Le Botswana, qui a toujours été une terre d'asile pour les réfugiés, a accueilli dans le camp de Dukwe, près de Francistown, ou même à Gaborone, un certain nombre de Zimbabwéens, et de Sud-Africains qui luttent contre l'apartheid. Bien que le président de la République, M. Quett Masire (âgé de soixante ans en 1985) ne se fasse pas d'illusions sur sa capacité à défendre ses frontières avec les 3 000 hommes de son armée, il a refusé jusqu'en 1985 de se plier au souhait du gouvernement de Pretoria dont il critique la politique. Les 13 et 14 juin, des commandos sud-africains ont lancé des raids meurtriers contre les installations de l'ANC à Gaborone, sous prétexte que l'organisation anti-apartheid utilisait le territoire botswanais comme "voie d'infiltration" vers l'Afrique du Sud.

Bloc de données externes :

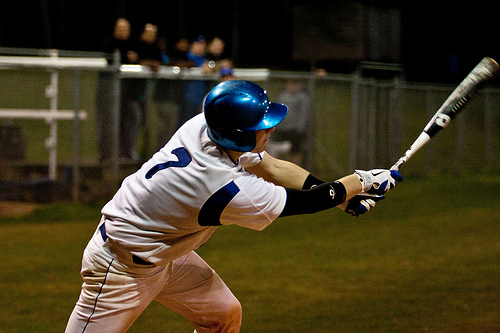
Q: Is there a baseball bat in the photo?
A: Yes, there is a baseball bat.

Gaborone est le siège de la Conférence de coordination du développement sud-africain (Southern African Development Coordination Conference - SADCC) qui regroupe l'Angola, le Botswana, le Lésotho, le Malawi, le Mozambique, le Swaziland, la Tanzanie, la Zambie et le Zimbabwé dans une sorte de marché commun d'Afrique australe. La cinquième conférence de la SADCC s'est tenue du 5 au 6 juillet 1984, sans que rien de très concret en soit sorti.

Ilot de calme dans une zone de tourmente, le Botswana a aussi connu la contestation, particulièrement dans les villes où la population est exacerbée par le chômage et les privilèges des Blancs. Aux élections en septembre 1984, le Parti démocratique du Botswana (BDP), parti conservateur soutenant le président, a certes emporté 29 sièges sur 34, mais le Front national, à tendance marxiste, a obtenu 4 sièges (il en avait 2) à Gaborone. Le Parti du peuple, également de gauche, a conservé son siège à Francistown.

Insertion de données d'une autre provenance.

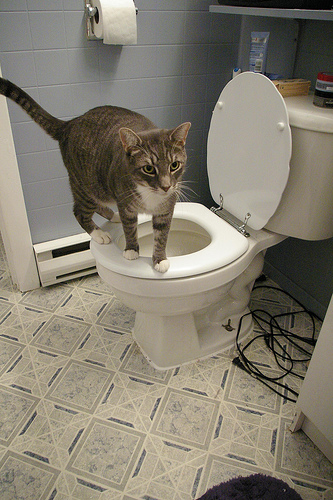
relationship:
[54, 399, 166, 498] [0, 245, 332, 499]
tile on floor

Le Botswana, malgré ses difficultés économiques et la pression sud-africaine, a maintenu en 1985 et 1986 une ligne indépendante en Afrique australe.

Après le raid meurtrier mené le 13 juin 1985 par l'armée sud-africaine sur la capitale, Gaborone (qui est aussi le siège de la SADCC, la Conférence de coordination du développement de l'Afrique australe, symbole de l'indépendance économique vis-à-vis de Prétoria), le Conseil de sécurité de l'ONU a condamné les Sud-Africains à payer des réparations. Les dégâts divers entraînés par leurs incursions ont été évalués, pour les neuf pays de la SADCC, à 10 milliards de dollars depuis 1980. Le Botswana a continué cependant, tout en refusant à l'ANC (Congrès national africain) l'utilisation de son territoire, d'accueillir des réfugiés, mais jusqu'à quand? (En août 1985, certains d'entre eux ont été priés de quitter le pays.)

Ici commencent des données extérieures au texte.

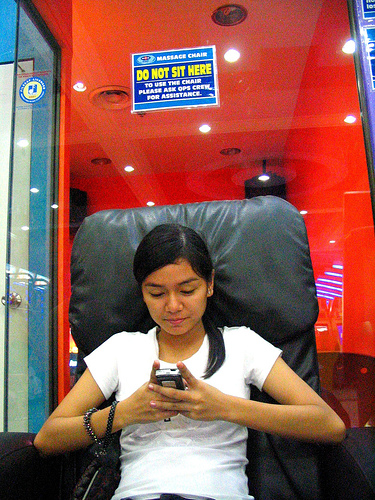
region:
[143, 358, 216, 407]
A woman has a cellphone in her hands.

Le Botswana, qui est l'une des rares démocraties africaines où coexistent plusieurs partis, connaît à la fois succès économiques et difficultés structurelles. Grâce aux revenus du diamant (avec la mine de Jwaneng, 70% des recettes d'exportation), il peut s'enorgueillir d'un revenu de 1 000 dollars par habitant. Il a dissocié l'évolution de sa monnaie, le pula, de celle du rand sud-africain. Toutefois, le pays souffre d'un sous-emploi endémique et il a connu en 1985 une nouvelle année de sécheresse malgré un très appréciable programme de lutte contre ce fléau. Alors que le Botswana compte parmi les six pays africains qui nécessitent une aide d'urgence, Prétoria n'a pas cessé ses menaces d'intervention.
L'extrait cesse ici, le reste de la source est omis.